Extracellular acidification occurs in inflamed tissue and the tumor microenvironment; however, a systematic study on how pH sensing contributes to tissue homeostasis is lacking. In the present study, we examine cell type-specific roles of the pH sensor G protein-coupled receptor 65 (GPR65) and its inflammatory disease-associated Ile231Leu-coding variant in inflammation control. GPR65 Ile231Leu knock-in mice are highly susceptible to both bacterial infection-induced and T cell-driven colitis. Mechanistically, GPR65 Ile231Leu elicits a cytokine imbalance through impaired helper type 17 T cell (T_H17 cell) and T_H22 cell differentiation and interleukin (IL)-22 production in association with altered cellular metabolism controlled through the cAMP–CREB–DGAT1 axis. In dendritic cells, GPR65 Ile231Leu elevates IL-12 and IL-23 release at acidic pH and alters endo-lysosomal fusion and degradation capacity, resulting in enhanced antigen presentation. The present study highlights GPR65 Ile231Leu as a multistep risk factor in intestinal inflammation and illuminates a mechanism by which pH sensing controls inflammatory circuits and tissue homeostasis.
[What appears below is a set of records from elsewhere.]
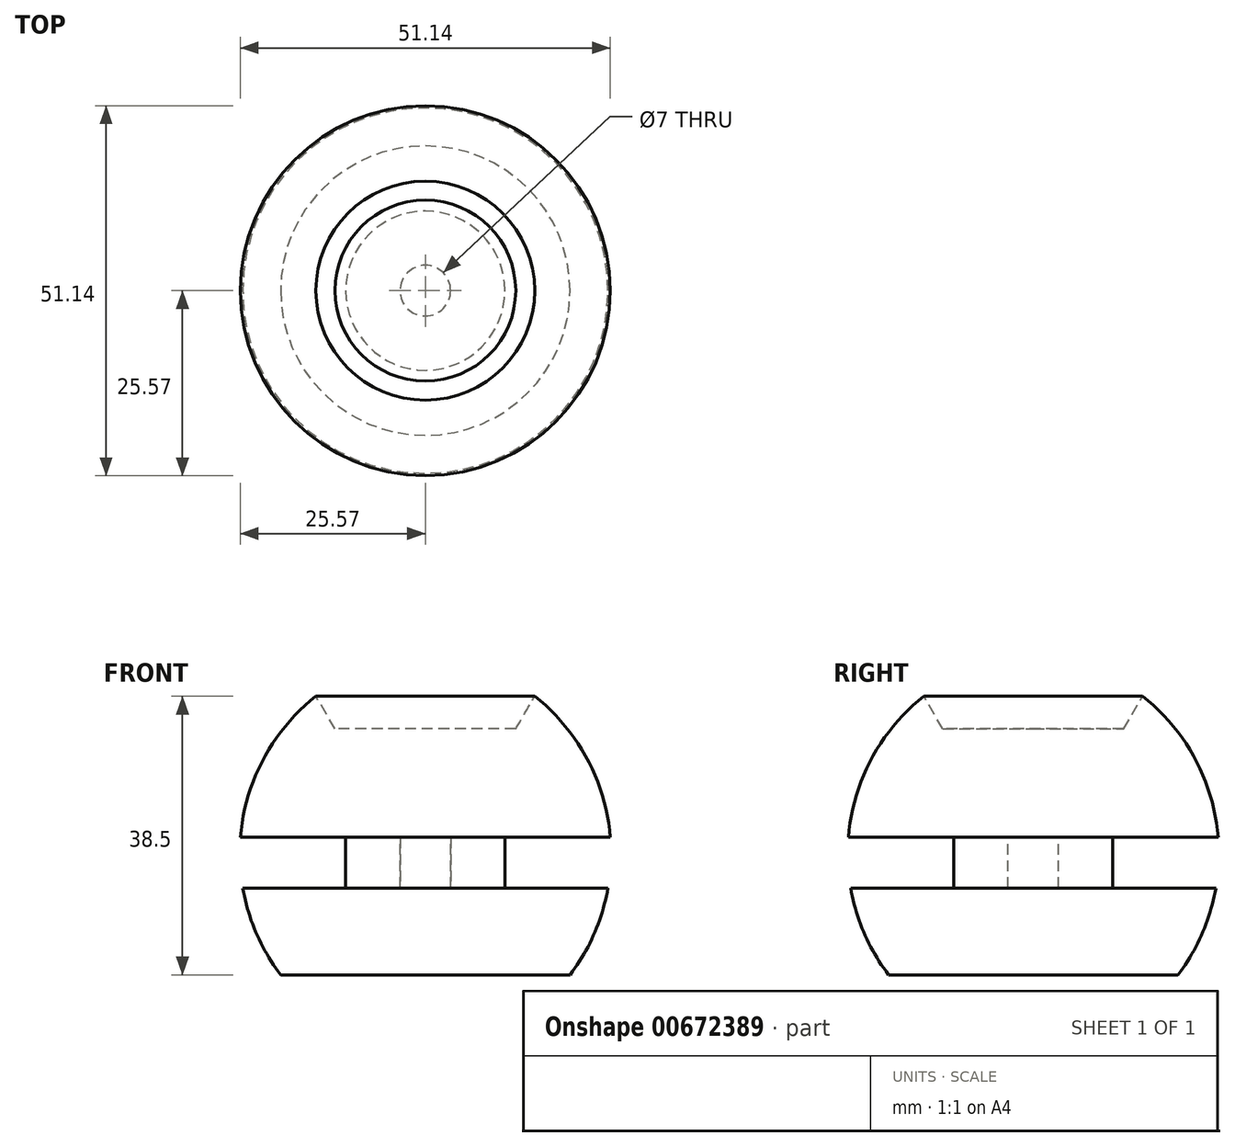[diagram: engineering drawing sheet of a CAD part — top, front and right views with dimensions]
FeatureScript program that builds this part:
annotation { "Feature Type Name" : "Feature", "Feature Type Description" : "" }
export const myFeature = defineFeature(function(context is Context, id is Id, definition is map)
    precondition{}
    {
        {
            var Q0;
            Q0=qCreatedBy(makeId("Front.planeOp"),FACE);
            var sketch = newSketch(context, id + "F0", { "sketchPlane" : qUnion([Q0])});
            skLineSegment(sketch, "E0", {"start": v(0, -12) * mm, "end": v(20, -12) * mm});
            skLineSegment(sketch, "E1", {"start": v(0, 22) * mm, "end": v(12.5, 22) * mm});
            skLineSegment(sketch, "E2", {"start": v(12.5, 22) * mm, "end": v(15.13, 26.5) * mm});
            skArc(sketch, "E3", {"start": v(20, -12) * mm, "mid": v(25.44, 8.25) * mm, "end": v(15.13, 26.5) * mm});
            skLineSegment(sketch, "E4", {"start": v(0, 22) * mm, "end": v(0, -12) * mm});
            skSolve(sketch);
        }
        {
            var Q0;
            Q0=qCreatedBy(makeId("Front.planeOp"),FACE);
            var sketch = newSketch(context, id + "F1", { "sketchPlane" : qUnion([Q0])});
            skLineSegment(sketch, "E5.bottom", {"start": v(3.5, 7) * mm, "end": v(11, 7) * mm});
            skLineSegment(sketch, "E5.top", {"start": v(3.5, 0) * mm, "end": v(11, 0) * mm});
            skLineSegment(sketch, "E5.left", {"start": v(3.5, 7) * mm, "end": v(3.5, 0) * mm});
            skLineSegment(sketch, "E5.right", {"start": v(11, 7) * mm, "end": v(11, 0) * mm});
            skSolve(sketch);
        }
        {
            var Q0;
            Q0=qCreatedBy(makeId("Front.planeOp"),FACE);
            var sketch = newSketch(context, id + "F2", { "sketchPlane" : qUnion([Q0])});
            skLineSegment(sketch, "E6.bottom", {"start": v(3.5, 0) * mm, "end": v(28.7, 0) * mm});
            skLineSegment(sketch, "E6.top", {"start": v(3.5, 7) * mm, "end": v(28.7, 7) * mm});
            skLineSegment(sketch, "E6.left", {"start": v(3.5, 0) * mm, "end": v(3.5, 7) * mm});
            skLineSegment(sketch, "E6.right", {"start": v(28.7, 0) * mm, "end": v(28.7, 7) * mm});
            skSolve(sketch);
        }
        {
            var Q0;
            Q0=makeQuery(id+"F0.imprint","IMPRINT",FACE,{"disambiguationData":[TD([[makeQuery(id+"F0.imprint","IMPRINT",EDGE,{"derivedFrom":sQuery(id+"F0.wireOp",EDGE,"E0")}),1.0]])]});
            var Q1;
            Q1=sQuery(id+"F0.wireOp",EDGE,"E4");
            revolve(context, id + "F3", {"entities" : qUnion([Q0]), "axis" : qUnion([Q1]), "revolveType" : RevolveType.FULL});
        }
        {
            var Q0;
            Q0=makeQuery(id+"F2.imprint","IMPRINT",FACE,{"disambiguationData":[TD([[makeQuery(id+"F2.imprint","IMPRINT",EDGE,{"derivedFrom":sQuery(id+"F2.wireOp",EDGE,"E6.bottom")}),1.0]])]});
            var Q1;
            Q1=sQuery(id+"F0.wireOp",EDGE,"E4");
            revolve(context, id + "F4", {"operationType" : NewBodyOperationType.REMOVE, "entities" : qUnion([Q0]), "axis" : qUnion([Q1]), "revolveType" : RevolveType.FULL, "oppositeDirection" : true});
        }
        {
            var Q0;
            Q0 = qSketchRegion(id + "F1", true);
            var Q1;
            Q1=sQuery(id+"F0.wireOp",EDGE,"E4");
            revolve(context, id + "F5", {"entities" : qUnion([Q0]), "axis" : qUnion([Q1]), "revolveType" : RevolveType.FULL});
        }
    });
细胞外酸化发生在发炎组织和肿瘤微环境中；然而，目前还缺乏关于 pH 传感如何促进组织稳态的系统研究。在本研究中，我们研究了 pH 传感器 G 蛋白偶联受体 65 (GPR65) 及其炎症性疾病相关 Ile231Leu 编码变体在炎症控制中的细胞类型特异性作用。 GPR65 Ile231Leu 敲入小鼠对细菌感染诱导的结肠炎和 T 细胞驱动的结肠炎高度敏感。从机制上讲，GPR65 Ile231Leu 通过受损的辅助型 17 T 细胞（ _TH 17 细胞）和 T _H 22 细胞分化和白细胞介素 (IL)-22 的产生引起细胞因子失衡，并与通过 cAMP-CREB-DGAT1 轴控制的细胞代谢改变相关。 。在树突状细胞中，GPR65 Ile231Leu 在酸性 pH 条件下提高 IL-12 和 IL-23 的释放，并改变内溶酶体融合和降解能力，从而增强抗原呈递。本研究强调 GPR65 Ile231Leu 作为肠道炎症的多级危险因素，并阐明 pH 传感控制炎症回路和组织稳态的机制。